STATED TASK 1 ->
Extract the part of the rows that opens with the line containing "Locate all objects" and runs through the end of the rows, including both ends. Leave the pictures out of what you return.

EXCERPTED PASSAGE ->
— start —
The rules require covered entities to ensure that products and services are accessible, unless not achievable. This is a statutory requirement, therefore no alternatives were considered. However, this requirement has built-in flexibility. All entities may demonstrate that accessibility is unachievable either through building accessibility features into the product or service or by utilizing third party solutions. Achievability is determined through a four factor analysis that examines: The nature and cost of the steps needed to meet the requirements of Section 716(g) with respect to the specific equipment or service in question; the technical and economic impact on the operation of the manufacturer or provider and on the operation of the specific equipment or service in question, including on the development and deployment of new communications technologies; the type of operations of the manufacturer or provider; the extent to which the service provider or manufacturer in question offers accessible services or equipment containing varying degrees of functionality and features, and offered at differing price points. Through this analysis, an otherwise covered entity can demonstrate that accessibility is not achievable. We note that two of the four factors look at factors that are particularly relevant to small entities: the nature and cost of the steps need to meet the Section 716 requirements and the technical and economic impact on the entity’s operations. Therefore, as explained further below, this achievability analysis provides a statutorily based means of minimizing the economic impact of the CVAA’s requirements on small entities. Further, when accessibility is not achievable, covered entities must ensure that their products and services are compatible, unless not achievable. This again is a statutory requirement with built-in flexibility though the achievability analysis.
The rules require covered entities to consider performance objectives at the design stage as early and consistently as possible. This requirement is necessary to ensure that accessibility is considered at the point where it is logically best to incorporate accessibility. The CVAA and the Report and Order are naturally performance-driven. The CVAA and Report and Order avoid mandating particular designs and instead focus on an entity’s compliance with the accessibility requirements through whatever means the entity finds necessary to make its product or service accessible, unless not achievable. This provides flexibility by allowing all entities, including small entities, to meet their obligations through the best means for a given entity instead of the Commission explicitly mandating a rigid requirement.
— end —
STATED TASK 2 ->
Answer these questions from the passage on accessibility requirements:
(a) How many factors does the achievability analysis examine?
(b) At what stage must covered entities consider performance objectives?
(c) When accessibility is not achievable, what must covered entities ensure about their products and services?

MATERIAL PROVIDED ->
— start —
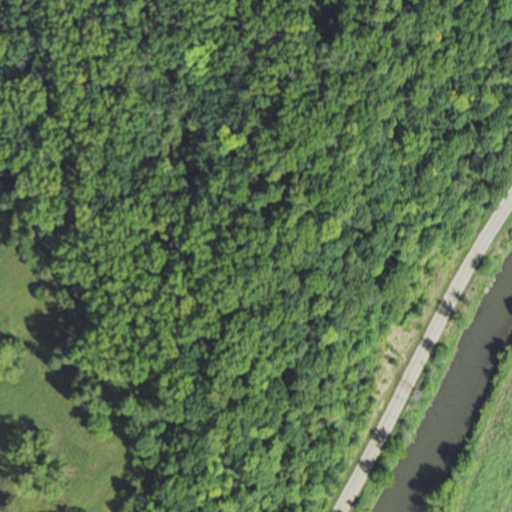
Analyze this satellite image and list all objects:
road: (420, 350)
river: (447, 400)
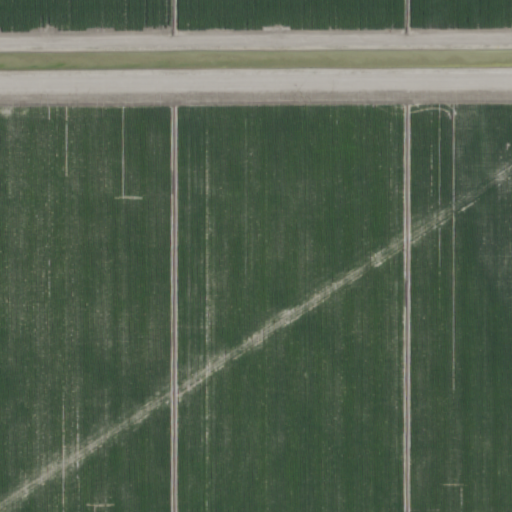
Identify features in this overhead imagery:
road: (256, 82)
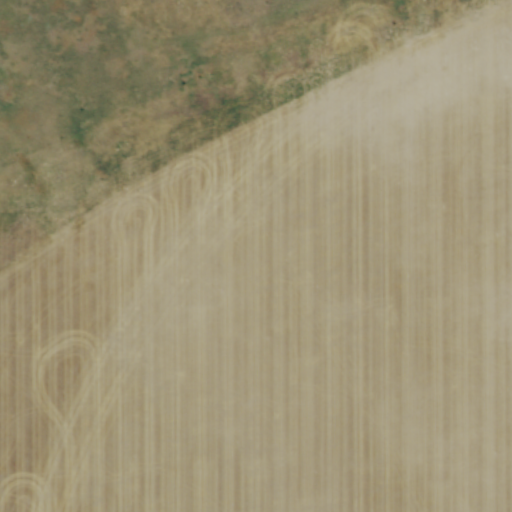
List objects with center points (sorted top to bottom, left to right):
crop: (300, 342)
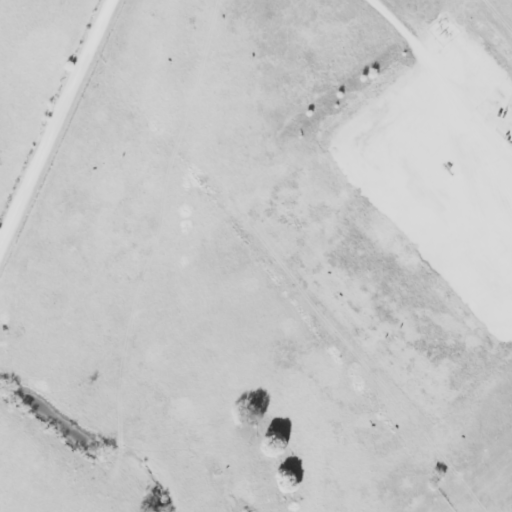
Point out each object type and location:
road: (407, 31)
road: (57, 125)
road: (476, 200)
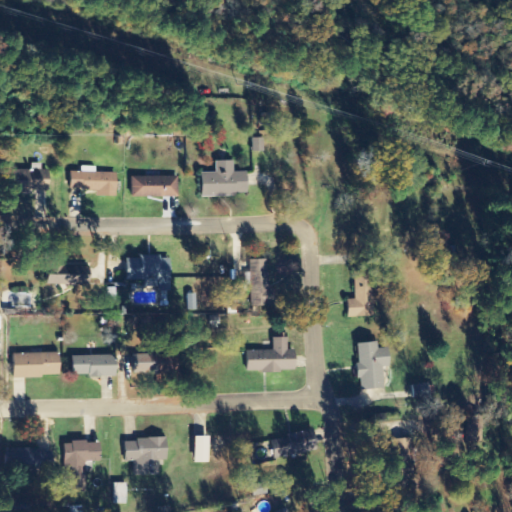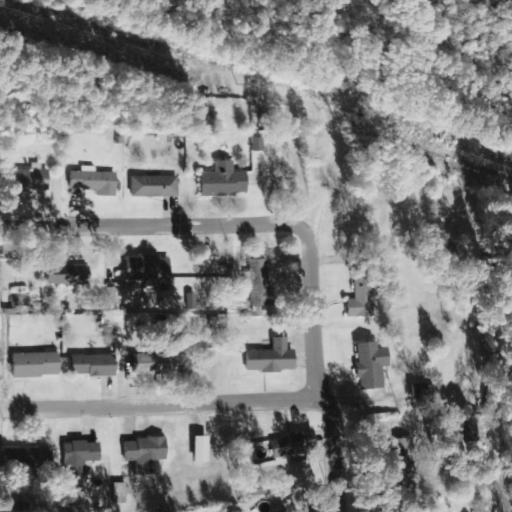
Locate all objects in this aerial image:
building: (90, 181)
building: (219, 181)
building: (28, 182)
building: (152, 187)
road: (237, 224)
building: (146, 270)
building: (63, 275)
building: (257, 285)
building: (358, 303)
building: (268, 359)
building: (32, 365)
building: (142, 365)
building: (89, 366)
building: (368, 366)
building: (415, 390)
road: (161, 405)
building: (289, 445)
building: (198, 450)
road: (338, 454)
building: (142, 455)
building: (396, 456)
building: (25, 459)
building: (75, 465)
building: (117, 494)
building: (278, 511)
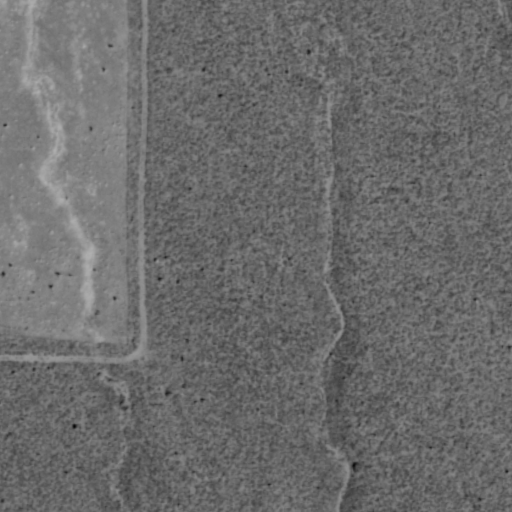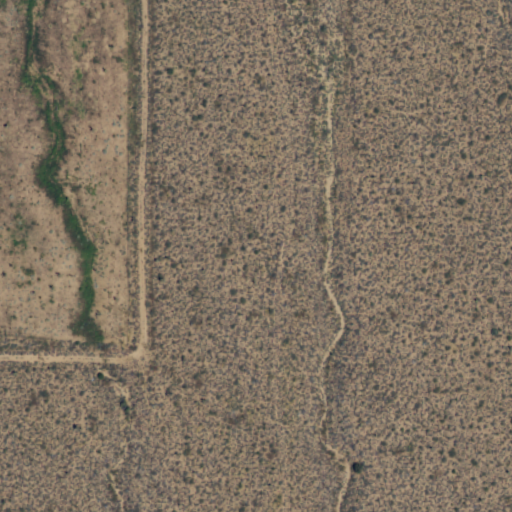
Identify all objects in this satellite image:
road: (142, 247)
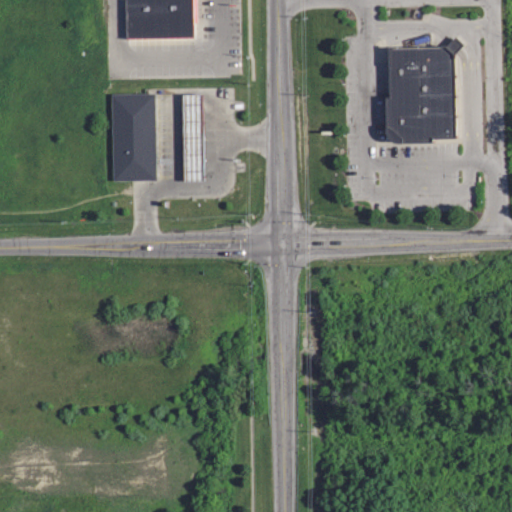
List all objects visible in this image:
— end —
WRITTEN RESPONSE 1 ->
Locate all objects in this aerial image:
building: (90, 181)
building: (219, 181)
building: (28, 182)
building: (152, 187)
road: (237, 224)
building: (146, 270)
building: (63, 275)
building: (257, 285)
building: (358, 303)
building: (268, 359)
building: (32, 365)
building: (142, 365)
building: (89, 366)
building: (368, 366)
building: (415, 390)
road: (161, 405)
building: (289, 445)
building: (198, 450)
road: (338, 454)
building: (142, 455)
building: (396, 456)
building: (25, 459)
building: (75, 465)
building: (117, 494)
building: (278, 511)
Identify all objects in this satellite image:
road: (142, 247)
List all objects visible in this image:

WRITTEN RESPONSE 2 ->
(a) Four.
(b) The design stage, as early and consistently as possible.
(c) That they are compatible, unless not achievable.